Saved entries:
+---+

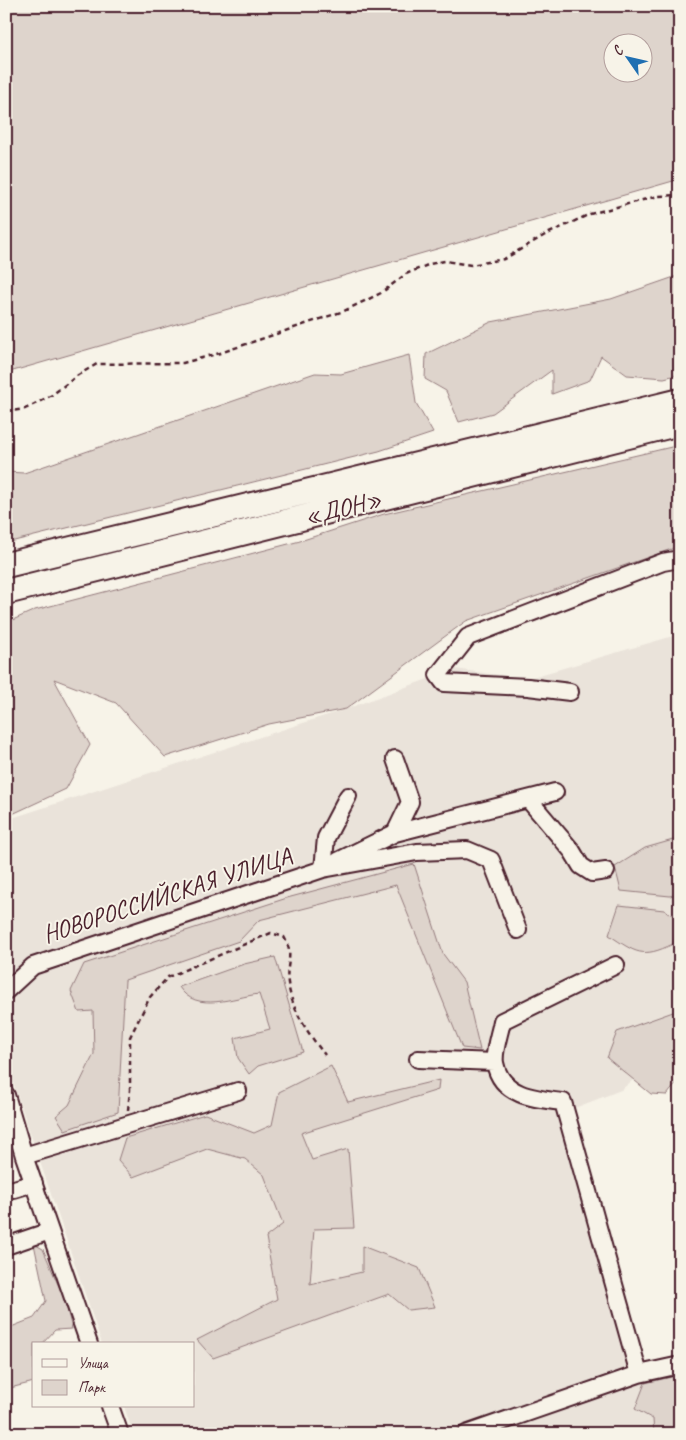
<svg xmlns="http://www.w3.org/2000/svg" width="686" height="1440" font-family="Caveat,sans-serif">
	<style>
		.built { fill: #eae3da }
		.green { fill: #ded4cc; stroke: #947a7c; fill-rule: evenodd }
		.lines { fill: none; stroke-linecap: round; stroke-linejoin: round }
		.minor-casing { stroke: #4a1f2b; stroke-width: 20 }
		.highway-casing { stroke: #4a1f2b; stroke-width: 28 }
		.path { stroke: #4a1f2b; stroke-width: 2.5; stroke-dasharray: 5 4; stroke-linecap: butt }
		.minor { stroke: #f7f3e8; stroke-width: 16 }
		.highway { stroke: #f7f3e8; stroke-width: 24 }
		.labels { text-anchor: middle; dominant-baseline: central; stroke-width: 4; stroke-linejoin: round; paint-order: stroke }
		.street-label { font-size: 25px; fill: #4a1f2b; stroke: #f7f3e8 }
	</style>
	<rect width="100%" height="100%" fill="#f7f3e8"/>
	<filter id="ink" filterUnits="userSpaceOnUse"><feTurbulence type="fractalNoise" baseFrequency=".02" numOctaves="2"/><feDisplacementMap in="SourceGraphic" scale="10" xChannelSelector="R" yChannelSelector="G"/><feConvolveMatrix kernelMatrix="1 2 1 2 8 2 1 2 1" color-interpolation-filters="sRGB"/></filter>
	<g filter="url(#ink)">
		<path class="built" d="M 680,634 L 680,1040 L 621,1090 L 572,1109 L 644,1376 L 680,1368 L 680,1434 L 133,1434 L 124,1406 L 194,1406 L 194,1344 L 102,1344 L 6,1062 L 6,820 L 346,709 L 455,669 L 526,679 Z"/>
		<path class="green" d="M 6,6 L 680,6 L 680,179 L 6,373 ZM 614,42 L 644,42 L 644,72 L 614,72 Z
			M 680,275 L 680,374 L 664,378 L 627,375 L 601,356 L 590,380 L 552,394 L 552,370 L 493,413 L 459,422 L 446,391 L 425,379 L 426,354 L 491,322 L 611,299 Z
			M 409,355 L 416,403 L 433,433 L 379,451 L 6,543 L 6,472 L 24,473 L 315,373 L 341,374 Z
			M 680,445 L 680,546 L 466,621 L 346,709 L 269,724 L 165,757 L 116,703 L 54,679 L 90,745 L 66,789 L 6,817 L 6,623 L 35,610 L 300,541 L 384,514 Z
			M 680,838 L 680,893 L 670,896 L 621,891 L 615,867 L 645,848 Z
			M 414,864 L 443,954 L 464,982 L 480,1050 L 462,1048 L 396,885 L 259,920 L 239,941 L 125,980 L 118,1112 L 65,1130 L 56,1116 L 69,1105 L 94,1054 L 93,1011 L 79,1012 L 71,991 L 84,964 L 287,898 Z
			M 619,905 L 664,910 L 679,919 L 673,944 C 642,959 636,953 609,935 Z
			M 275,957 L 303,1052 L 258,1066 L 249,1074 L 238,1058 L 235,1038 L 270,1029 L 259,994 C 234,997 196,1014 179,987 L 244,964 Z
			M 673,1012 L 680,1015 L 680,1079 L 667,1095 L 651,1094 L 607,1058 L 617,1032 Z
			M 331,1066 L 348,1102 L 439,1080 L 438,1090 L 301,1133 L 312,1160 L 348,1149 L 354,1228 L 314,1229 L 310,1284 L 362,1272 L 362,1246 L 419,1268 L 435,1307 L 408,1310 L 389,1294 L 213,1358 L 197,1340 L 277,1299 L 266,1237 L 283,1224 L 264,1175 L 245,1159 L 207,1149 L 133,1177 L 118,1160 L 125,1138 L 205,1114 L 254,1133 L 272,1125 L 279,1092 Z
			M 34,1244 L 43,1249 L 65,1301 L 72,1329 L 55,1330 L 42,1344 L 34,1344 L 34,1382 L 6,1389 L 6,1329 L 34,1318 L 46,1301 Z
			M 680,1375 L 680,1434 L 654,1434 L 653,1419 L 635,1409 L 645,1383 Z"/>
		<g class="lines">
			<g class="minor-casing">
				<path id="minor" d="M 570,692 L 528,687 L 444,683 L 438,675 L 468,637 L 663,562 L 680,559
					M 528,799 L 572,851 L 581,866 L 592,873 L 606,871
					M 395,833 L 410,802 L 395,759
					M 338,861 L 395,833 L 555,792
					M 323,869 L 326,838 L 348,796
					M 616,965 L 502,1021 C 500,1033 493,1051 495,1063 C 501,1096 535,1099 563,1102 L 639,1374
					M 6,991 L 33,966 L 323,869 L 417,852 L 467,850 L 491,860 L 518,930
					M 418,1059 L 495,1062
					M 6,1095 L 24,1156 L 89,1344
					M 24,1156 L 238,1091
					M 14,1189 L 34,1183
					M 6,1246 L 50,1231
					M 110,1406 L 120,1434
					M 466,1434 L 639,1374 L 680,1365"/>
			</g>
			<g class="highway-casing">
				<path id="highway" d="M 6,565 L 680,401
					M 6,592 L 680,423"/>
			</g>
			<path class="path" d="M 6,412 L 25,409 L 52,395 L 78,375 L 97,364 L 183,363 L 220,353 L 344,311 L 381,293 L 406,274 L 430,264 L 445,261 L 471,265 L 504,259 L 545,235 L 590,214 L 658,196 L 680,195
				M 128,1110 L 130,1090 L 130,1037 L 150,997 L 168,977 L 271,933 L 284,937 C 295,956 285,964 288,983 C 292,1011 308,1033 325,1055"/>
			<use href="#minor" class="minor"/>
			<use href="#highway" class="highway"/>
		</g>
	</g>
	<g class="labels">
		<g class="street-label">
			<text transform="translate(343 508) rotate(-14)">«ДОН»</text>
			<text transform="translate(167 895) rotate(-18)">НОВОРОССИЙСКАЯ УЛИЦА</text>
		</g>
	</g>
	<rect width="686" height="1440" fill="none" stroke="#f7f3e8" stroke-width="25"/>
	<rect x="12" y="12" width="661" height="1415" fill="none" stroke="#4a1f2b" stroke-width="2" filter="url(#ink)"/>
	<rect x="32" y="1342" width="162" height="65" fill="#f7f3e8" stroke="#b29e9c"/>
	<rect x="42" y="1359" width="25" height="8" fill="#f7f3e8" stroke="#b29e9c"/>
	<text x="78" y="1368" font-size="15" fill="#4a1f2b">Улица</text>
	<rect x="42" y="1380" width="25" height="15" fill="#ded4cc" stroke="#b29e9c"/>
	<text x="78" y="1392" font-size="15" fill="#4a1f2b">Парк</text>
	<g transform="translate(628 58) rotate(304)"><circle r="24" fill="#f7f3e8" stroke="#b29e9c"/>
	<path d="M0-4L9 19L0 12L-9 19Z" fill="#1f6fb2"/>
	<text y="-8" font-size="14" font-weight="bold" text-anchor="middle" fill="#4a1f2b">С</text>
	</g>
</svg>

+---+

In the records above, some lines hold the word "labels"; copy each such line.

* **FINISHED EXERCISE**:
		.labels { text-anchor: middle; dominant-baseline: central; stroke-width: 4; stroke-linejoin: round; paint-order: stroke }
	<g class="labels">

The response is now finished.